Work item
Take the line containing "fx_px: 2410" and every line after it to the end of the material below; reproduce them exactly, without pictures.

[[ Entries shown, beginning ]]

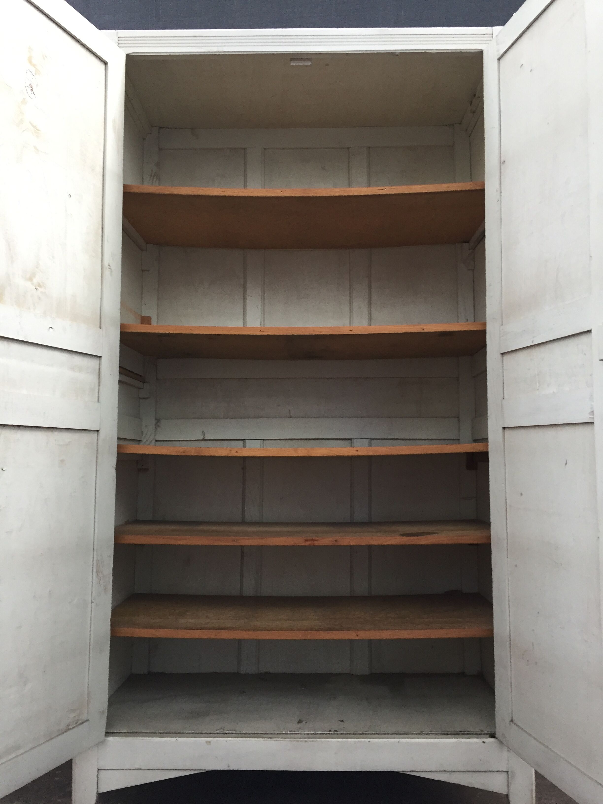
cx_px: 302
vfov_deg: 61.7
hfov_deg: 48.2
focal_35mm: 29
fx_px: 674
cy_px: 402
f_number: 2.2
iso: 125
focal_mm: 4.15
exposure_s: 1/33
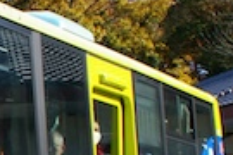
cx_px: -183
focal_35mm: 187
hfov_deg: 10.4
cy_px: 197
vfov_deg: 7.3
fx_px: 1210
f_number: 4
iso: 400
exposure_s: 1/2000
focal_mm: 28
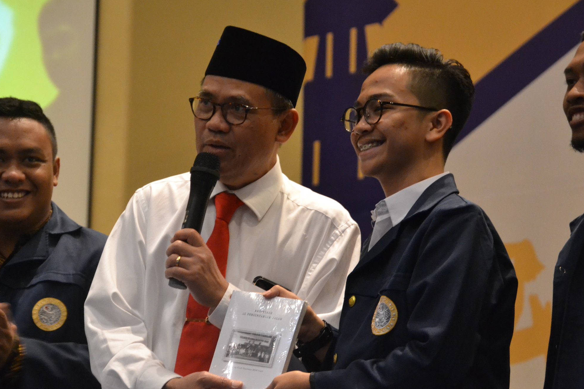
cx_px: 289
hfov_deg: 13.8
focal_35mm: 149
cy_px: 194
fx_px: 2410
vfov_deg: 9.2
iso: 3200
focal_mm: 85
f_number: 5.6
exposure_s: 1/30
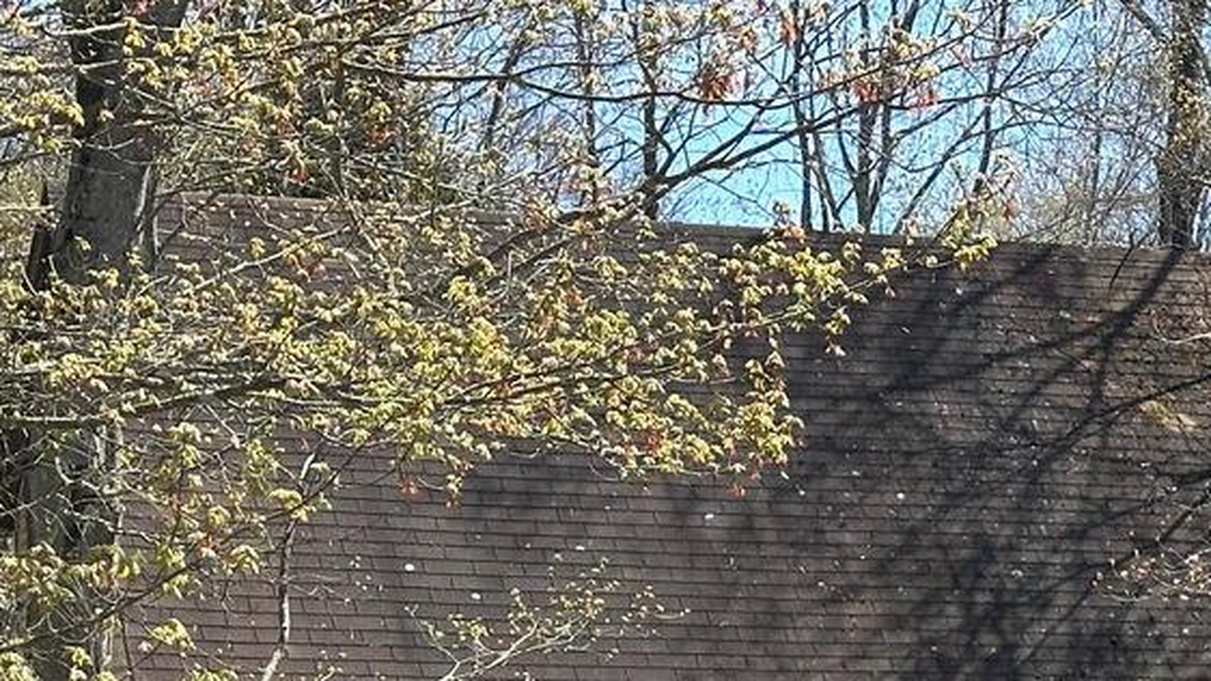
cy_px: 1026
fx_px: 4078
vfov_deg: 9.3
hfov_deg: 16.8
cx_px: 986
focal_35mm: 127
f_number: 1.78
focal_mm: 6.86
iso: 64
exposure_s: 1/1695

[[ Entries shown, end ]]

Answer box
fx_px: 2410
vfov_deg: 9.2
iso: 3200
focal_mm: 85
f_number: 5.6
exposure_s: 1/30
cy_px: 1026
fx_px: 4078
vfov_deg: 9.3
hfov_deg: 16.8
cx_px: 986
focal_35mm: 127
f_number: 1.78
focal_mm: 6.86
iso: 64
exposure_s: 1/1695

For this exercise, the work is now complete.